For years, feminists have tried to explain away these achievement differences by suggesting that girls are not encouraged properly to pursue math and science. Lately, some have even started blaming the way in which these subjects are taught: too much emphasis on competition and being “right,” too little on collaborative learning and nurturing self-esteem. But socialization alone can’t explain the wide differences in ability, especially at the highest levels of mathematical and scientific achievement. Summers was really just articulating what most researchers in this area believe — that biology plays a bigger role in explaining these differences than socialization does.
Although Summers’ original comments were made in closed sessions to an academic group — and are therefore not available for public scrutiny — critics were quick to take to the barricades. For example, Hopkins later told the Boston Globe, “It is so upsetting that all these brilliant young women [at Harvard] are being led by a man who views them this way.” She went on to describe studies that, according to the Globe, “indicate that women score higher on math tests if there are fewer men in the room while they are taking the test.” Perhaps the Globe misrepresented Hopkins’ statement; Hopkins is an accomplished scientist who should know better than to attribute a cause-and-effect relationship to such specious data.
But Hopkins is also an outspoken feminist. She made a name for herself in the mid-1990s by charging that MIT discriminated against female scientists, allotting them less lab space and giving them fewer plum assignments. Hopkins later led a university-appointed group to study her own charges, which — surprise, surprise — found gender discrimination at MIT “subtle but pervasive,” even though the group’s report fell short of offering evidence of such discrimination in differential salaries, for example. The report nonetheless concluded that gender bias “stems largely from unconscious ways of thinking that have been socialized into all of us, men and women alike.”

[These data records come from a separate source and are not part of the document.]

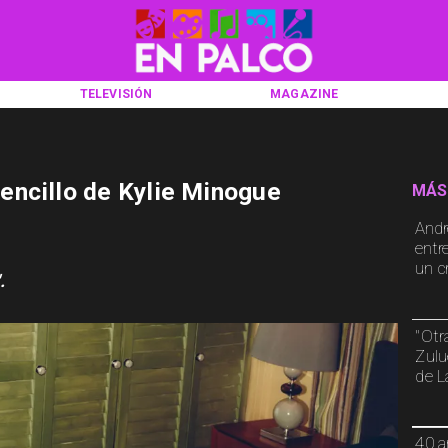
TELEVISIÓN
MAGAZINE
encillo de Kylie Minogue
MÁS
Andr
entr
un cr
.
"Otr
Zulu
de L
40 a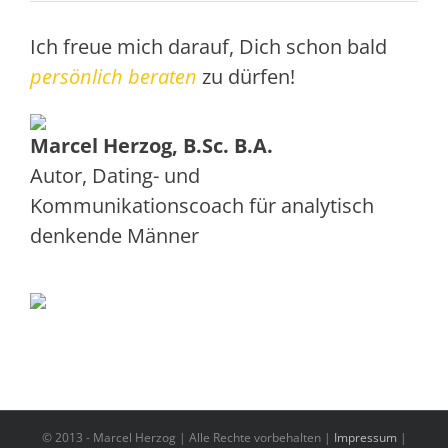
Ich freue mich darauf, Dich schon bald
persönlich beraten
zu dürfen!
Marcel Herzog, B.Sc. B.A.
Autor, Dating- und
Kommunikationscoach
für
analytisch
denkende Männer
© 2013 -
Marcel Herzog | Alle Rechte vorbehalten |
Impressum
|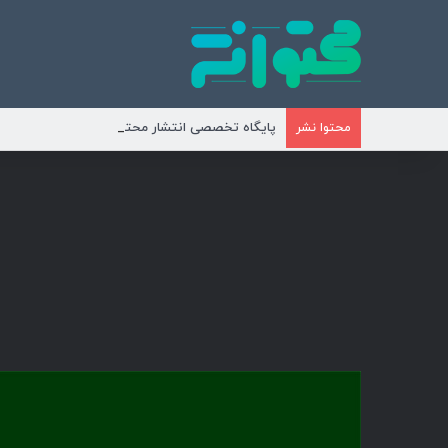
پایگاه تخصصی انتشار محتوای مناسبتی و موضوع
محتوا نشر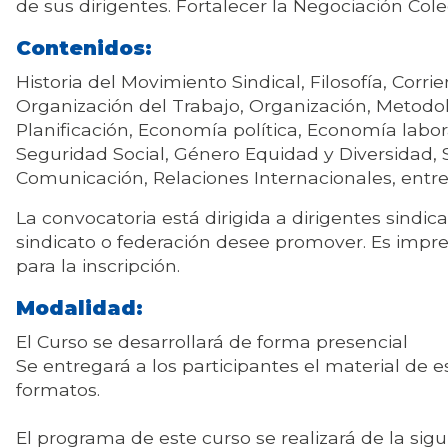
de sus dirigentes. Fortalecer la Negociación Cole
Contenidos:
Historia del Movimiento Sindical, Filosofía, Corr
Organización del Trabajo, Organización, Metodol
Planificación, Economía política, Economía labor
Seguridad Social, Género Equidad y Diversidad, 
Comunicación, Relaciones Internacionales, entre
La convocatoria está dirigida a dirigentes sindic
sindicato o federación desee promover. Es impre
para la inscripción.
Modalidad:
El Curso se desarrollará de forma presencial
Se entregará a los participantes el material de e
formatos.
El programa de este curso se realizará de la sig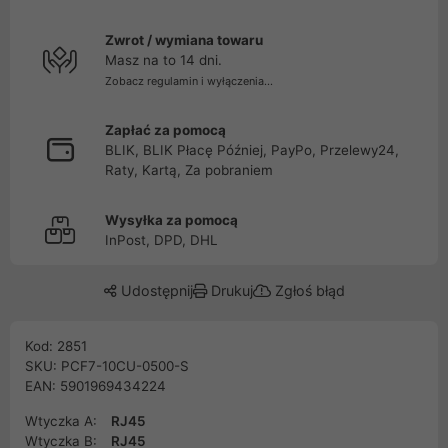
Zwrot / wymiana towaru
Masz na to 14 dni.
Zobacz regulamin i wyłączenia...
Zapłać za pomocą
BLIK, BLIK Płacę Później, PayPo, Przelewy24,
Raty, Kartą, Za pobraniem
Wysyłka za pomocą
InPost, DPD, DHL
Udostępnij
Drukuj
Zgłoś błąd
Kod: 2851
SKU: PCF7-10CU-0500-S
EAN: 5901969434224
Wtyczka A:
RJ45
Wtyczka B:
RJ45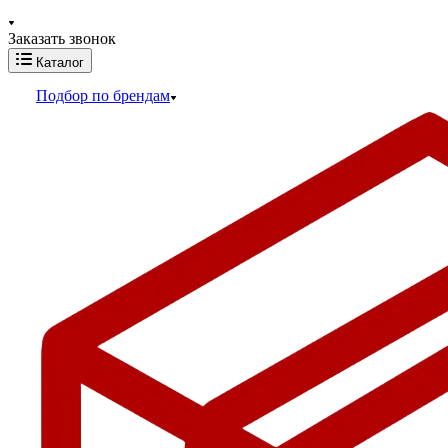
Заказать звонок
Каталог
Подбор по брендам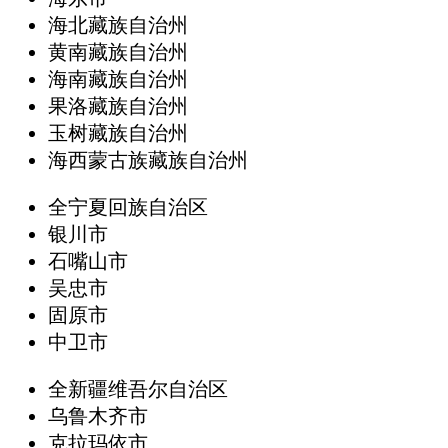
海北藏族自治州
黄南藏族自治州
海南藏族自治州
果洛藏族自治州
玉树藏族自治州
海西蒙古族藏族自治州
全宁夏回族自治区
银川市
石嘴山市
吴忠市
固原市
中卫市
全新疆维吾尔自治区
乌鲁木齐市
克拉玛依市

Summers, an economist, would have trouble accepting that kind of explanation. As he explained to the NBER conferees, if a school practiced that kind of discrimination against women, another school would gain an advantage by hiring them away. Since there is no evidence that is happening, Summer told the Globe “the real issue is the overall size of the pool, and it’s less clear how much the size of the pool was held down by discrimination.”
He may not have won any friends among the women-as-perennial-victims set, but Summers deserves high marks for opening up for debate some of the shibboleths of academe.